No arrangements or contracts have been made or entered into with any solicitors as of the date of this Proxy Statement, although we reserve the right to engage solicitors if we deem them necessary. If done, such solicitations may be made by mail, telephone, facsimile, e-mail, or personal interviews.
Annual Report and Company Information
Our Annual Report to Stockholders, which contains our consolidated financial statements for the fiscal year ended January 31, 2026 (“Fiscal 2025”), is being furnished to stockholders concurrently herewith. You also may obtain a copy of our Annual Report on Form 10-K for Fiscal 2025 that was filed with the SEC, without charge, by writing to Ollie’s Bargain Outlet Holdings, Inc., Attn: General Counsel, 6295 Allentown Boulevard, Suite 1, Harrisburg, Pennsylvania 17112. These materials will also be available without charge on our website at https://investors.ollies.com/sec-filings. All references in this Proxy Statement to our Annual Report on Form 10-K for Fiscal 2025 shall refer to our Annual Report on Form 10-K for Fiscal 2025 filed on March 19, 2026.

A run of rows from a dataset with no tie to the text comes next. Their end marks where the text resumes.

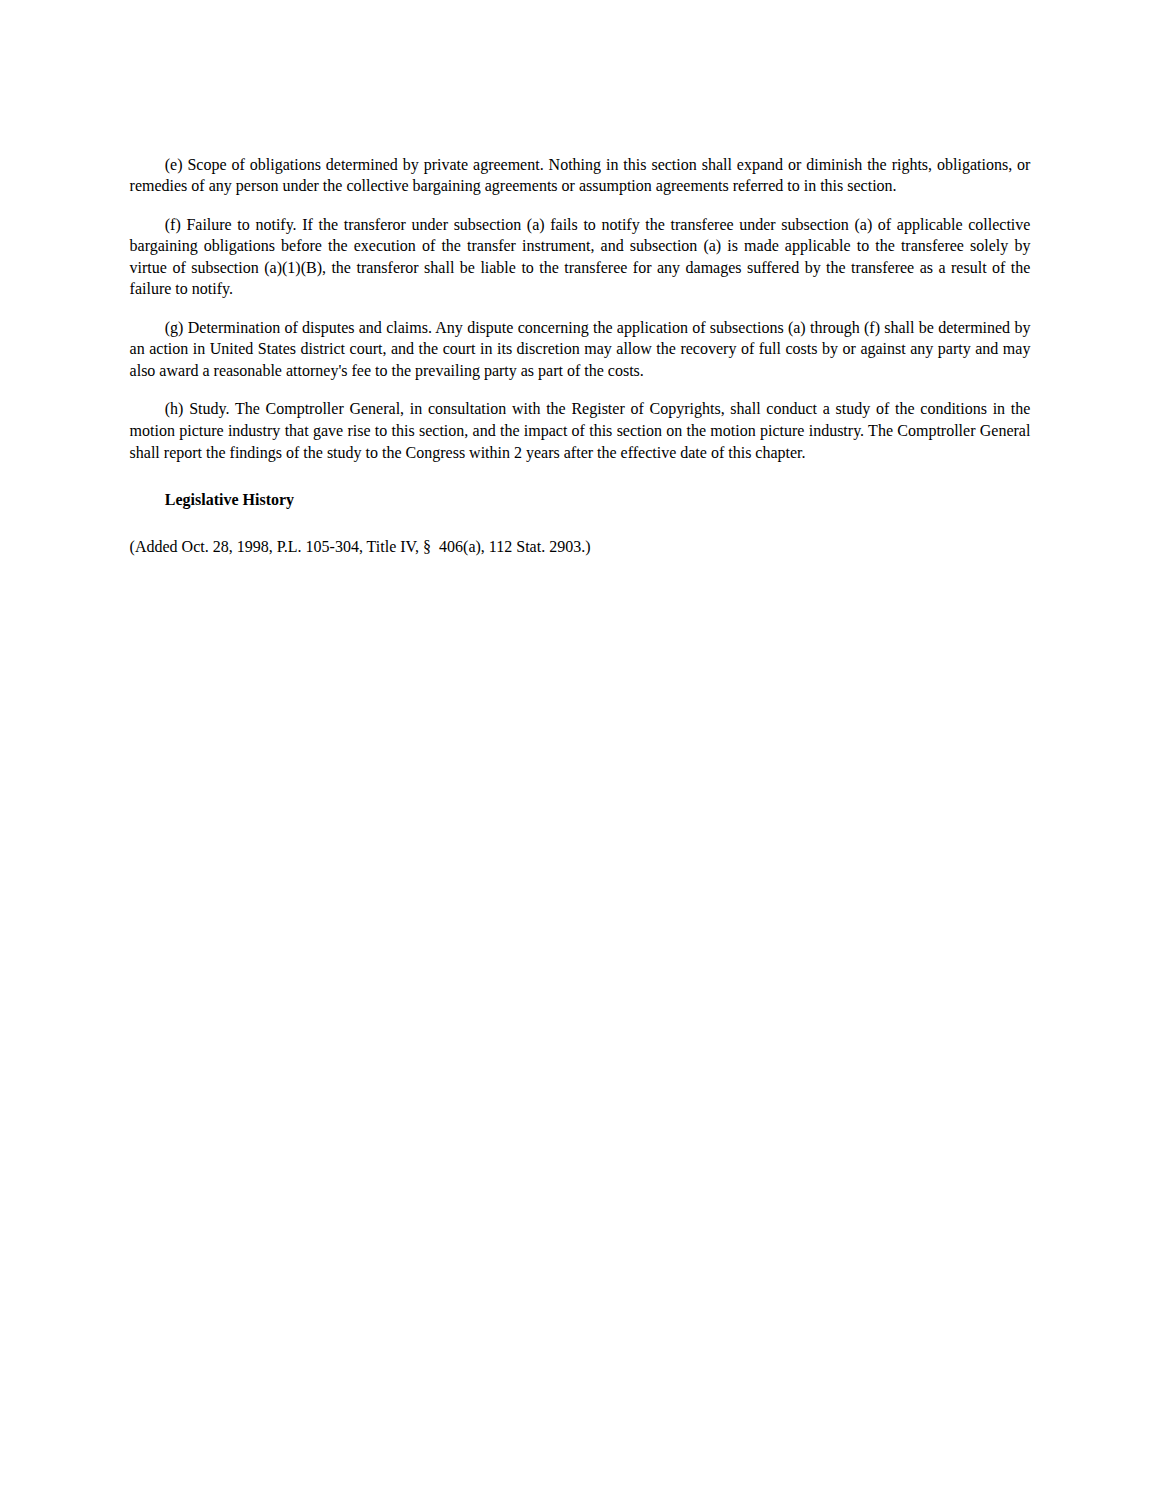(e) Scope of obligations determined by private agreement. Nothing in this section shall expand or diminish the rights, obligations, or remedies of any person under the collective bargaining agreements or assumption agreements referred to in this section.
(f) Failure to notify. If the transferor under subsection (a) fails to notify the transferee under subsection (a) of applicable collective bargaining obligations before the execution of the transfer instrument, and subsection (a) is made applicable to the transferee solely by virtue of subsection (a)(1)(B), the transferor shall be liable to the transferee for any damages suffered by the transferee as a result of the failure to notify.
(g) Determination of disputes and claims. Any dispute concerning the application of subsections (a) through (f) shall be determined by an action in United States district court, and the court in its discretion may allow the recovery of full costs by or against any party and may also award a reasonable attorney's fee to the prevailing party as part of the costs.
(h) Study. The Comptroller General, in consultation with the Register of Copyrights, shall conduct a study of the conditions in the motion picture industry that gave rise to this section, and the impact of this section on the motion picture industry. The Comptroller General shall report the findings of the study to the Congress within 2 years after the effective date of this chapter.
Legislative History
(Added Oct. 28, 1998, P.L. 105-304, Title IV, § 406(a), 112 Stat. 2903.)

For a discussion of Adjusted EBITDA, a non-GAAP measure, including a reconciliation to the nearest GAAP measure, see “Management’s Discussion and Analysis of Financial Condition and Results of Operations — EBITDA and Adjusted EBITDA” beginning on page 32 of our Annual Report on Form 10-K for Fiscal 2025.
Stock Repurchase
Over the course of our fiscal year ended February 1, 2025 (“Fiscal 2024”) and Fiscal 2025, we returned approximately $126.9 million of value to our stockholders through the repurchase of 1,276,428 shares of the Company’s common stock, which represents 2.1% of the common stock outstanding as of the end of Fiscal 2025.
On March 19, 2025, we announced that our Board adopted and approved a new share repurchase authorization of an additional $300.0 million of the Company’s outstanding common stock, effective through March 31, 2029. The plan is subject to extension or earlier termination by the Board at any time.